Union organizer Aminah Sheikh was in the middle of a union drive with a group of precariously employed early childhood educators (ECEs) in the Halton Region of Ontario when the pandemic hit. She and the worker committee thought they might have to put their campaign on hold. When they tested the waters with an initial Zoom call, the unprecedented turnout convinced them that they were gaining rather than losing momentum.
Workers managed to build deeper relationships while remaining physically distant by adapting their organizing strategies to a remote context. They focused on one-on-one conversations to win over their undecided colleagues, and hosted large online meetings to build a sense of unity. The ECEs won with a nearly unanimous 99 per cent “yes” vote, which meant that 126 of the 127 ballots cast online were in favour of unionizing with the Elementary Teachers’ Federation of Ontario.

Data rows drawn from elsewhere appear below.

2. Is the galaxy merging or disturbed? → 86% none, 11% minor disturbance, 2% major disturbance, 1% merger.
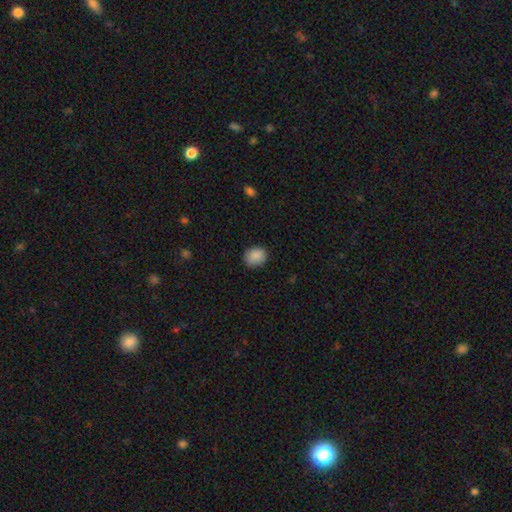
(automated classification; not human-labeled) smooth 88%, star or artifact 8%, featured or disk 4%. Down the decision tree: how rounded — round (56%); merging — none (85%).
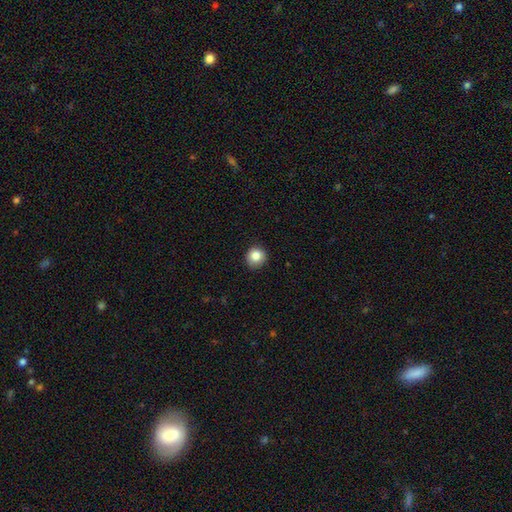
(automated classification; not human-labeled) This is clearly a smooth galaxy (84%). How rounded: clearly round (92%). Merging: clearly none (89%).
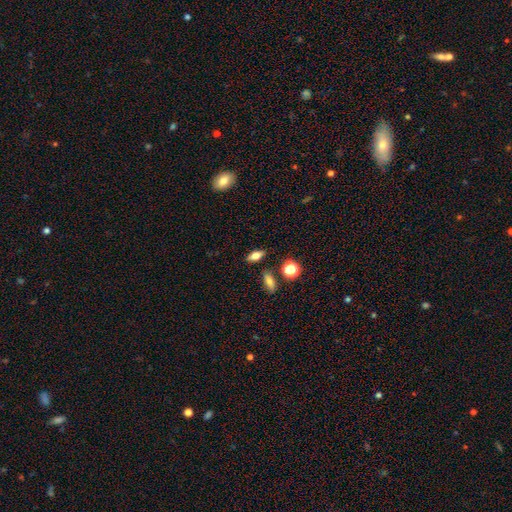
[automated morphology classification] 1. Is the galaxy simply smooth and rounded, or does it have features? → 63% smooth, 26% featured or disk, 12% star or artifact.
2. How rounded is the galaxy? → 72% in between, 19% cigar-shaped, 9% round.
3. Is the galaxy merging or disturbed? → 82% none, 10% minor disturbance, 4% merger, 3% major disturbance.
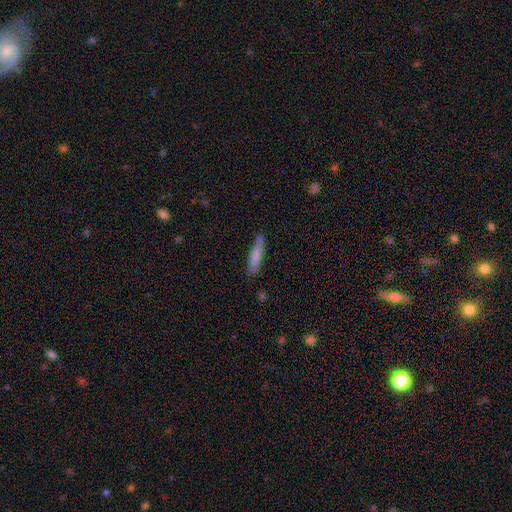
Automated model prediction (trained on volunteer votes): smooth 77%, featured or disk 17%, star or artifact 6%. Down the decision tree: how rounded — cigar-shaped (86%); merging — none (70%).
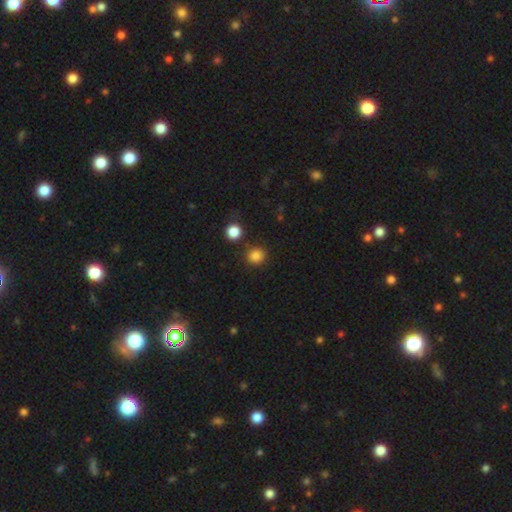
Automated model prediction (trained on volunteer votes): A smooth galaxy with no disk features (84%) that is round (89%).

Vote fractions:
- Smooth or featured? smooth: 84% / star or artifact: 12% / featured or disk: 4%
- How rounded? round: 89% / in between: 10% / cigar-shaped: 1%
- Merging? none: 85% / minor disturbance: 8% / merger: 4% / major disturbance: 3%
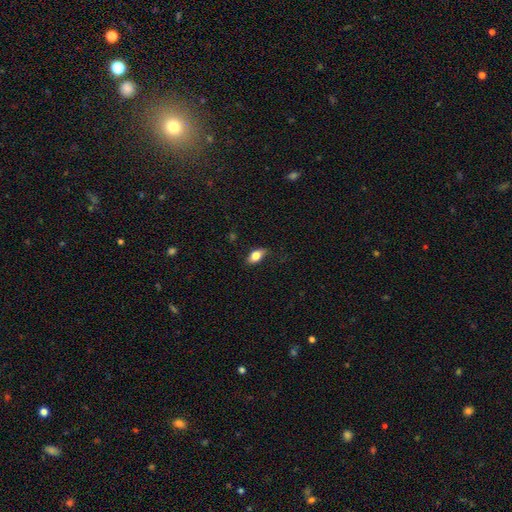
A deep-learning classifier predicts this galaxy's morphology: Smooth or featured? smooth (79%)
How rounded? in between (88%)
Merging? none (75%)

Sheikh’s next campaign with ECEs in Brantford was more difficult. It was her first campaign that took place entirely online and with digitally authorized membership cards to meet the threshold for securing a vote. The group was one third the size of the Halton ECEs, but Sheikh found that it was harder to build relationships online from scratch, particularly three months into the pandemic, as many workers had to find other employment to pay their bills.
The Brantford ECEs won their union vote by a similarly large margin, but Sheikh cautioned that her experiences with digital organizing were just as labour-intensive as the face-to-face variety. “On the day of the vote, we still needed to call people to remind them to vote. There was only a 24-hour window and people are incredibly busy. They might not be checking their work emails. Some people are not that tech savvy. Some people have no internet access or unreliable connections. One worker got locked out of their work email and we had to help them get it sorted out,” said Sheikh.

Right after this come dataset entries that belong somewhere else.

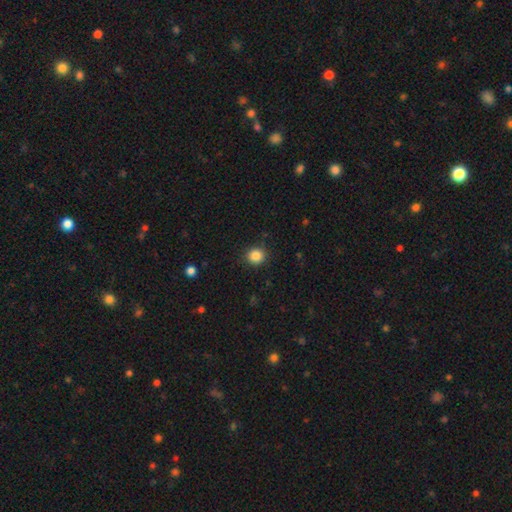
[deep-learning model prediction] Smooth or featured?
  - smooth: 86% *
  - star or artifact: 11%
  - featured or disk: 4%
How rounded?
  - round: 87% *
  - in between: 12%
  - cigar-shaped: 1%
Merging?
  - none: 88% *
  - minor disturbance: 9%
  - major disturbance: 3%
  - merger: 1%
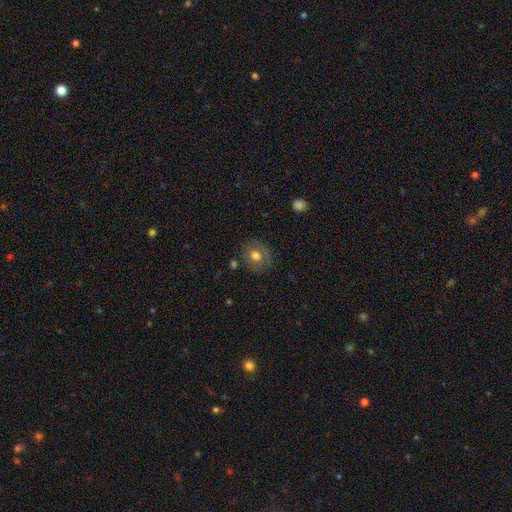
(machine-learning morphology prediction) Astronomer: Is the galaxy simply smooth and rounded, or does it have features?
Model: smooth — 65%.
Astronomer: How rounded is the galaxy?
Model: round — 68%.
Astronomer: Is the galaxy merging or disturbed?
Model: none — 76%.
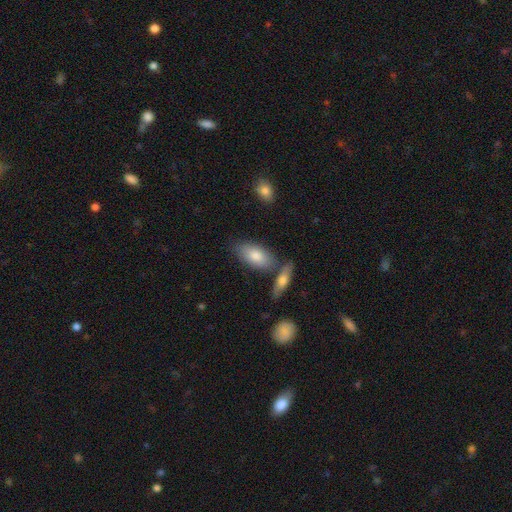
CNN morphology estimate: A smooth galaxy with no disk features (78%) that is in between round and cigar-shaped (89%). Merging: none (67%).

“I don’t think an app can replace what we do. At the end of the day, everybody is human and some people prefer having a human being explain things to them,” she added.
Effective online organizing is about finding ways to broaden and deepen our connections, and ultimately, to expand our capacity to take collective action. It is not just about modernizing the image of unions or buying expensive ready-made software solutions that make unions function more like businesses.
Whether analog or digital, business unionism is a dead end for the labour movement. Unions can’t turn inwards and adopt a “protect-what-we’ve-got” mentality in response to the latest wave of austerity measures. In this race to the bottom, unions may be surprised to learn that someone else can do what they do — only faster, better and for cheaper.
If we want to innovate, we should build on our unique democratic and egalitarian union cultures. As tech workers Morgan and Chadfield said, “technology could enhance human networks rather than replace them.” Worker-led organizing is our greatest source of strength and what distinguishes us from both top-down corporate power and passive consumerism.
Ryan Hayes is a cultural worker and researcher based in Toronto, where he is a board member with the Mayworks Festival of Working People and the Arts.